In an opinion yesterday, Judge Batts dismissed claims by investors in a Madoff feeder fund against the fund’s managers and auditors because, under the law of the British Virgin Islands (where the funds were organized), only the fund had standing to assert the claims. If fact, she noted, similar claims against the same defendants are being pursued by the fund itself in BVI liquidation proceedings:

BVI/Bermuda law generally bars claims by shareholders even when they assert personal losses where that loss is reflective of the loss of the company . . . .

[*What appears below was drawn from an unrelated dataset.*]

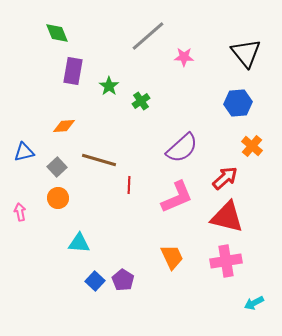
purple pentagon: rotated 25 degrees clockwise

In essence, . . . Plaintiffs seek damages for the net loss of their principal (presumably, their initial investment minus the end value of their shares) and return of fees paid to the Defendants. These are precisely the types of claims that the Funds have asserted against [the defendants] in the BVI proceedings.

Plaintiffs argue that these proceedings will not . . . compensate them fully because it is likely that distributions would be made on a pro rata basis to all shareholders owning shares in December 2008, based on BVI/Bermuda law. . . .

The Court rejects the arguments that because there may be a more beneficial methodology for calculating loss in the Second Circuit or the Plaintiffs may not recover as much through the BVI liquidation proceedings, the reflective loss principle does not apply.

Even though the standing issue was dispositive, Judge Batts’ 145-page opinion addresses several other of the defendants’ grounds to dismiss (including the application of SLUSA), agreeing with some and disagreeing with others.